Task inputs Block Start

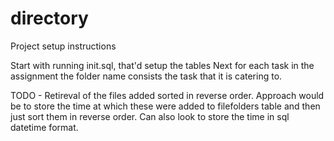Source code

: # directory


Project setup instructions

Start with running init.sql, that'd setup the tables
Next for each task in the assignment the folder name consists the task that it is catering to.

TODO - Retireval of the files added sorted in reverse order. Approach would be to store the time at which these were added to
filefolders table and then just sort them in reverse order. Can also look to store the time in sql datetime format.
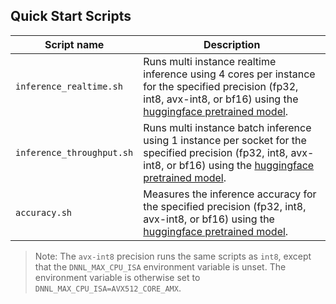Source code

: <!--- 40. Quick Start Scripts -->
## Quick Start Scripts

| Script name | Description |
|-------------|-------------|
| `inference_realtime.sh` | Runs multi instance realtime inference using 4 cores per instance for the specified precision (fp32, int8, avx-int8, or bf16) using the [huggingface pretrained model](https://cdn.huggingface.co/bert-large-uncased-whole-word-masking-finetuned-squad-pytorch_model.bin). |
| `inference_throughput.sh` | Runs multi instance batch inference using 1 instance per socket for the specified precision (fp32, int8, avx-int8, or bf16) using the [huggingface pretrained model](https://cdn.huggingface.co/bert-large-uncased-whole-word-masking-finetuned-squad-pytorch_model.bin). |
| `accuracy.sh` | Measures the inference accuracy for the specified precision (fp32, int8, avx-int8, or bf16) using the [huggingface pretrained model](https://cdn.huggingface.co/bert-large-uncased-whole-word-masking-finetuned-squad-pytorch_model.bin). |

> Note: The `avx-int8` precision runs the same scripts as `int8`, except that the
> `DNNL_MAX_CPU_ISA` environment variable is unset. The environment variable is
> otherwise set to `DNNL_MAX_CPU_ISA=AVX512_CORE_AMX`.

Task inputs Block End
Task inputs Block Start

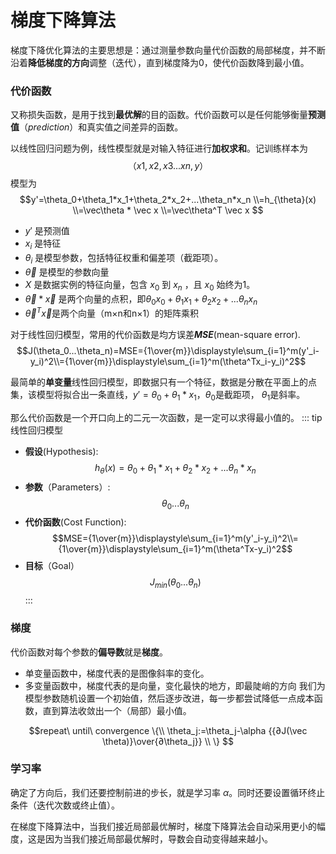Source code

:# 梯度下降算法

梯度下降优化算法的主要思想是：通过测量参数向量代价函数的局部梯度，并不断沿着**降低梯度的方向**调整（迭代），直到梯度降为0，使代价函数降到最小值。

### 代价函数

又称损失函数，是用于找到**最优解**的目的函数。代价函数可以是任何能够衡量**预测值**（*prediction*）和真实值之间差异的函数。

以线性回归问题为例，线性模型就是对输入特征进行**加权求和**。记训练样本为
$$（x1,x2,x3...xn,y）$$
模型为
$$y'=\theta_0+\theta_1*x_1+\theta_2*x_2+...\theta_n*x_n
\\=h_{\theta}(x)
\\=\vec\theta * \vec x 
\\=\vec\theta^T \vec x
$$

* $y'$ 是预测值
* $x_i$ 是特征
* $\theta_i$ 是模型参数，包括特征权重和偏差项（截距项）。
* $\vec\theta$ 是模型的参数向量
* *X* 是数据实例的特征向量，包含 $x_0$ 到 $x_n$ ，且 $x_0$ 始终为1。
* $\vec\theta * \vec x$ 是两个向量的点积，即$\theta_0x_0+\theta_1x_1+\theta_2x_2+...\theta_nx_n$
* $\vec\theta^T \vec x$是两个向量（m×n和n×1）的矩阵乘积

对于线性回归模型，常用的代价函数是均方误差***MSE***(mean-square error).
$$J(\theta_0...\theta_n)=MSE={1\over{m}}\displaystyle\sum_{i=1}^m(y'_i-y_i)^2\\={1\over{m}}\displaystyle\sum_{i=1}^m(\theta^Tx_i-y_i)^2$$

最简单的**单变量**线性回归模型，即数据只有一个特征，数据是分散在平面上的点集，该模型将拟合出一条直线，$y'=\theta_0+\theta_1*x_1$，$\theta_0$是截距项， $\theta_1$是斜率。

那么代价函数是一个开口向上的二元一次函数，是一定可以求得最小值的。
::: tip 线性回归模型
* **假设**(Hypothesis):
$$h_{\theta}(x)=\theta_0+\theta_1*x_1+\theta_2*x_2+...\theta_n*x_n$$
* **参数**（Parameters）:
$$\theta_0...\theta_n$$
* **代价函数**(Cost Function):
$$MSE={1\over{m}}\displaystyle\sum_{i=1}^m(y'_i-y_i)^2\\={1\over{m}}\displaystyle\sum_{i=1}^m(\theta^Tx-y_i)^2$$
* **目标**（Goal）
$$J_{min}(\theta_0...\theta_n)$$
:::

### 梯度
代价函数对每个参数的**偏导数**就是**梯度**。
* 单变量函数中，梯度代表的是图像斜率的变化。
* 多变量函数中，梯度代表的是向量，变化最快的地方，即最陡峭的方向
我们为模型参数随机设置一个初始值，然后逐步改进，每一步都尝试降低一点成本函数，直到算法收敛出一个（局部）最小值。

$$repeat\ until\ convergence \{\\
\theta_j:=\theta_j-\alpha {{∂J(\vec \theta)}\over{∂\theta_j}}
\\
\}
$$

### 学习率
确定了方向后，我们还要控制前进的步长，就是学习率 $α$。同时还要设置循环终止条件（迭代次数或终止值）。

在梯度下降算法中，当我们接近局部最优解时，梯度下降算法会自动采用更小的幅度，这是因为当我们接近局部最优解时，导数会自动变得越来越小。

Task inputs Block End

> **What is needed**: What is the number of lines in these entries that hold "order"? Reply with the figure alone.

> **Task output**: 2